К середине августа, когда стало понятно, что дальнейшего развития событий не предвидится, мы объявили, что палатка «Студзащиты» останется до 1 сентября, что и было осуществлено. Радикализация началась, когда было уже поздно. Самарцы, другие независимые стачкомы и вроде бы и НПГ провозгласили «Всероссийский стачком», надеясь сорганизовать забастовочное движение, а в лагере оставалось только 19 человек… В начале октября пикет был снят ментами: рабочие ушли, ничего не добившись. Какова же мораль сей басни, тянувшейся четыре месяца в центре Москвы, под самым носом у правительства? Первый вывод состоит в том, что нынешнюю российскую власть, как каменную жопу, ничем не проймешь: с равнодушием она игнорирует любые законопослушные формы протеста.
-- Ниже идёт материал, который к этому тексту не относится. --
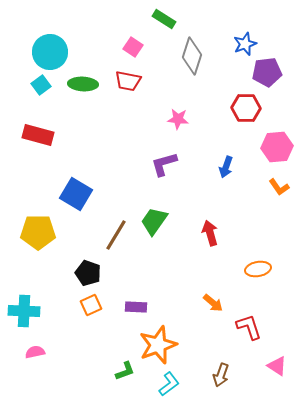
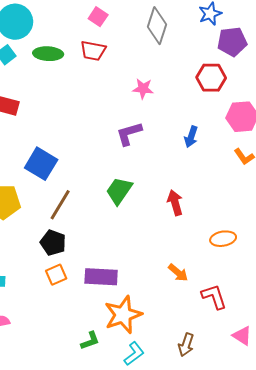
brown line: (116, 235) -> (60, 205), moved
purple rectangle: (136, 307) -> (101, 277), size x1.5

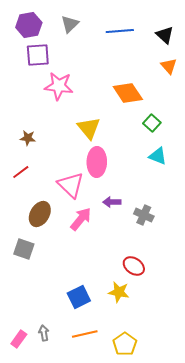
Покуда их не режут и не взрывают, этим сукам на всё насрать с высокой колокольни. Вывод №2 — если даже такой протест, какой организовали шахтёры весной и летом этого года, эффекта не поимел — тем паче смехотворны все методы, ставшие привычными у большинства нынешних российских левых радикалов. Но революция ещё только начинается, и, будем надеяться, что недалек тот час, когда шахтёры, усвоив полученные уроки, вместе с нами возьмутся за автоматы.